• AIM OF THE EXERCISE: In the entries that follow, find the line containing "يدعونا القديس بطرس"; from there, copy every line exactly through the line containing "إن كان المسيح".

***** DATA TO USE

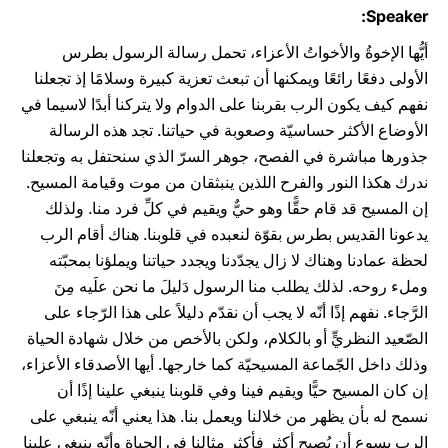
Speaker:
أيُّها الإخوةُ والأخواتُ الأعزاء، تحمل رسالة الرسول بطرس
الأولى دفعًا رائعًا ويمكنها أن تبعث تعزية كبيرة وسلامًا إذ تجعلنا
نفهم كيف يكون الرب بقربنا على الدوام ولا يتركنا أبدًا لاسيما في
الأوضاع الأكثر حساسيّة وصعوبة في حياتنا. تجد هذه الرسالة
جذورها مباشرة في الفصح، جوهر السرّ الذي سنحتفل به وتجعلنا
ندرك هكذا النور والفرح اللذين ينبثقان من موت وقيامة المسيح.
إن المسيح قد قام حقًّا وهو حيٌّ ويقيم في كلِّ فرد منا. ولذلك
يدعونا القديس بطرس بقوّة لنعبده في قلوبنا. هناك أقام الرب
لحظة عمادنا وهناك لا زال يجدّدنا ويجدد حياتنا ويملؤنا بمحبّته
وملء روحه. لذلك يطلب منا الرسول دَليلَ ما نحن علَيه مِنَ
الرَّجاء. نفهم إذًا أنّه لا يجب أن نقدّم دليلاً على هذا الرّجاء على
الصّعيد النظريٍّ أو بالكلام، ولكن بالأخص من خلال شهادة الحياة
وذلك داخل الجّماعة المسيحيّة كما خارجها. أيها الأصدقاء الأعزاء،
إن كان المسيح حيًّا ويقيم فينا وفي قلوبنا ينبغي علينا إذًا أن
نسمح له بأن يظهر من خلالنا ويعمل بنا. هذا يعني أنّه ينبغي على
الرب يسوع أن يُصبح أكثر فأكثر مثالنا في الحياة وأنّه ينبغي علينا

**********

• OUTPUT:
يدعونا القديس بطرس بقوّة لنعبده في قلوبنا. هناك أقام الرب
لحظة عمادنا وهناك لا زال يجدّدنا ويجدد حياتنا ويملؤنا بمحبّته
وملء روحه. لذلك يطلب منا الرسول دَليلَ ما نحن علَيه مِنَ
الرَّجاء. نفهم إذًا أنّه لا يجب أن نقدّم دليلاً على هذا الرّجاء على
الصّعيد النظريٍّ أو بالكلام، ولكن بالأخص من خلال شهادة الحياة
وذلك داخل الجّماعة المسيحيّة كما خارجها. أيها الأصدقاء الأعزاء،
إن كان المسيح حيًّا ويقيم فينا وفي قلوبنا ينبغي علينا إذًا أن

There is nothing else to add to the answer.